» **Information**:

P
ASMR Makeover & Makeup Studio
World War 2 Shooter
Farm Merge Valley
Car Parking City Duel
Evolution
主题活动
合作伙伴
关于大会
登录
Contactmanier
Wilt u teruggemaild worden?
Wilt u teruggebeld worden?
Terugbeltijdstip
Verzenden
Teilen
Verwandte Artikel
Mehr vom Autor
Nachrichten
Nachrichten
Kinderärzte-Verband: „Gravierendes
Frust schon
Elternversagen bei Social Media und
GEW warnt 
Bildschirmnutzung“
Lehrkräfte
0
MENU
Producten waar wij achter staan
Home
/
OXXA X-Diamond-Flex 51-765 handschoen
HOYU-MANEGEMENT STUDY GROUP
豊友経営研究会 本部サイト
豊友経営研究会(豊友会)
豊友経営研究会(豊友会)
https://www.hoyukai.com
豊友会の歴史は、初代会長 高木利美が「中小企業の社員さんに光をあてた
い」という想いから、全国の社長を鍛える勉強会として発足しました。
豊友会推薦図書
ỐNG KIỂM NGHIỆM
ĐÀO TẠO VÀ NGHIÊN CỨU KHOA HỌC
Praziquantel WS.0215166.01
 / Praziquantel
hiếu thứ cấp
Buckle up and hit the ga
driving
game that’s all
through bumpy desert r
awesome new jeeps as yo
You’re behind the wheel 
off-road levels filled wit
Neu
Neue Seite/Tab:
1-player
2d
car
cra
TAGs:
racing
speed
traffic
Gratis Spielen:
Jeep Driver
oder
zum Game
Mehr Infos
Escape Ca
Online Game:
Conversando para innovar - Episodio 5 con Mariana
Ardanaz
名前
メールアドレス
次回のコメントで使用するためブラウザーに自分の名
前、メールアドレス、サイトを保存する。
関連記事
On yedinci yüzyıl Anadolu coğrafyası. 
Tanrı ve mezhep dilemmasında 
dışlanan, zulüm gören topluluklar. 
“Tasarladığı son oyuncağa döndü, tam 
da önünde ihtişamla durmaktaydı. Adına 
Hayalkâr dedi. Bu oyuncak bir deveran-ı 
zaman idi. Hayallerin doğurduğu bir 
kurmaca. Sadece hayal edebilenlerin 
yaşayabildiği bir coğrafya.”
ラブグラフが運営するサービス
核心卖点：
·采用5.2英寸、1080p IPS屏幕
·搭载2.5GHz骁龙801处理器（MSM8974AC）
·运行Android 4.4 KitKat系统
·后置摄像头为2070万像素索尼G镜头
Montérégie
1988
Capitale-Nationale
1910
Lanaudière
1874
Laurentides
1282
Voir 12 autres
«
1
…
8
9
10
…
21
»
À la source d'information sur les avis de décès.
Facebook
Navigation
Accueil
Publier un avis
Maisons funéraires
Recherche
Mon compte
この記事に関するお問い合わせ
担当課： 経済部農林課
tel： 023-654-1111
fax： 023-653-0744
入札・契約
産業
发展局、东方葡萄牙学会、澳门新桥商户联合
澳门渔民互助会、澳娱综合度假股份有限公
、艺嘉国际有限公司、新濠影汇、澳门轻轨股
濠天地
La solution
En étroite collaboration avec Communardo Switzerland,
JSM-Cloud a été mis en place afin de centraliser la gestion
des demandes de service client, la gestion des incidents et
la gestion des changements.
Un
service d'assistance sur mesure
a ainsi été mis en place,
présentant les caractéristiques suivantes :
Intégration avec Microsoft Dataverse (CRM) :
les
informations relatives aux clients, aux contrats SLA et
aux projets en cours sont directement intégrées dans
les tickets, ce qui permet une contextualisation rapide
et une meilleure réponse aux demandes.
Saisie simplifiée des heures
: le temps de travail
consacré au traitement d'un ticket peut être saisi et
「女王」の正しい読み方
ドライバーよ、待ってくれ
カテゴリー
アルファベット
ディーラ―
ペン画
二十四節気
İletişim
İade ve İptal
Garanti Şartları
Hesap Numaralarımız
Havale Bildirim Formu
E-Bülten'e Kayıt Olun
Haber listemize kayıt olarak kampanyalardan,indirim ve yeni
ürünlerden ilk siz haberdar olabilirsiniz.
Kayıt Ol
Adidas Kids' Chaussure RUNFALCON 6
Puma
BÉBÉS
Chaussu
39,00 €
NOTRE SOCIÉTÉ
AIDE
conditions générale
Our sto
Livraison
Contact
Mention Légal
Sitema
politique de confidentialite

» **Exercise**: Repeat the data precisely, line by line.

» **Output of the task**:
P
ASMR Makeover & Makeup Studio
World War 2 Shooter
Farm Merge Valley
Car Parking City Duel
Evolution
主题活动
合作伙伴
关于大会
登录
Contactmanier
Wilt u teruggemaild worden?
Wilt u teruggebeld worden?
Terugbeltijdstip
Verzenden
Teilen
Verwandte Artikel
Mehr vom Autor
Nachrichten
Nachrichten
Kinderärzte-Verband: „Gravierendes
Frust schon
Elternversagen bei Social Media und
GEW warnt 
Bildschirmnutzung“
Lehrkräfte
0
MENU
Producten waar wij achter staan
Home
/
OXXA X-Diamond-Flex 51-765 handschoen
HOYU-MANEGEMENT STUDY GROUP
豊友経営研究会 本部サイト
豊友経営研究会(豊友会)
豊友経営研究会(豊友会)
https://www.hoyukai.com
豊友会の歴史は、初代会長 高木利美が「中小企業の社員さんに光をあてた
い」という想いから、全国の社長を鍛える勉強会として発足しました。
豊友会推薦図書
ỐNG KIỂM NGHIỆM
ĐÀO TẠO VÀ NGHIÊN CỨU KHOA HỌC
Praziquantel WS.0215166.01
 / Praziquantel
hiếu thứ cấp
Buckle up and hit the ga
driving
game that’s all
through bumpy desert r
awesome new jeeps as yo
You’re behind the wheel 
off-road levels filled wit
Neu
Neue Seite/Tab:
1-player
2d
car
cra
TAGs:
racing
speed
traffic
Gratis Spielen:
Jeep Driver
oder
zum Game
Mehr Infos
Escape Ca
Online Game:
Conversando para innovar - Episodio 5 con Mariana
Ardanaz
名前
メールアドレス
次回のコメントで使用するためブラウザーに自分の名
前、メールアドレス、サイトを保存する。
関連記事
On yedinci yüzyıl Anadolu coğrafyası. 
Tanrı ve mezhep dilemmasında 
dışlanan, zulüm gören topluluklar. 
“Tasarladığı son oyuncağa döndü, tam 
da önünde ihtişamla durmaktaydı. Adına 
Hayalkâr dedi. Bu oyuncak bir deveran-ı 
zaman idi. Hayallerin doğurduğu bir 
kurmaca. Sadece hayal edebilenlerin 
yaşayabildiği bir coğrafya.”
ラブグラフが運営するサービス
核心卖点：
·采用5.2英寸、1080p IPS屏幕
·搭载2.5GHz骁龙801处理器（MSM8974AC）
·运行Android 4.4 KitKat系统
·后置摄像头为2070万像素索尼G镜头
Montérégie
1988
Capitale-Nationale
1910
Lanaudière
1874
Laurentides
1282
Voir 12 autres
«
1
…
8
9
10
…
21
»
À la source d'information sur les avis de décès.
Facebook
Navigation
Accueil
Publier un avis
Maisons funéraires
Recherche
Mon compte
この記事に関するお問い合わせ
担当課： 経済部農林課
tel： 023-654-1111
fax： 023-653-0744
入札・契約
産業
发展局、东方葡萄牙学会、澳门新桥商户联合
澳门渔民互助会、澳娱综合度假股份有限公
、艺嘉国际有限公司、新濠影汇、澳门轻轨股
濠天地
La solution
En étroite collaboration avec Communardo Switzerland,
JSM-Cloud a été mis en place afin de centraliser la gestion
des demandes de service client, la gestion des incidents et
la gestion des changements.
Un
service d'assistance sur mesure
a ainsi été mis en place,
présentant les caractéristiques suivantes :
Intégration avec Microsoft Dataverse (CRM) :
les
informations relatives aux clients, aux contrats SLA et
aux projets en cours sont directement intégrées dans
les tickets, ce qui permet une contextualisation rapide
et une meilleure réponse aux demandes.
Saisie simplifiée des heures
: le temps de travail
consacré au traitement d'un ticket peut être saisi et
「女王」の正しい読み方
ドライバーよ、待ってくれ
カテゴリー
アルファベット
ディーラ―
ペン画
二十四節気
İletişim
İade ve İptal
Garanti Şartları
Hesap Numaralarımız
Havale Bildirim Formu
E-Bülten'e Kayıt Olun
Haber listemize kayıt olarak kampanyalardan,indirim ve yeni
ürünlerden ilk siz haberdar olabilirsiniz.
Kayıt Ol
Adidas Kids' Chaussure RUNFALCON 6
Puma
BÉBÉS
Chaussu
39,00 €
NOTRE SOCIÉTÉ
AIDE
conditions générale
Our sto
Livraison
Contact
Mention Légal
Sitema
politique de confidentialite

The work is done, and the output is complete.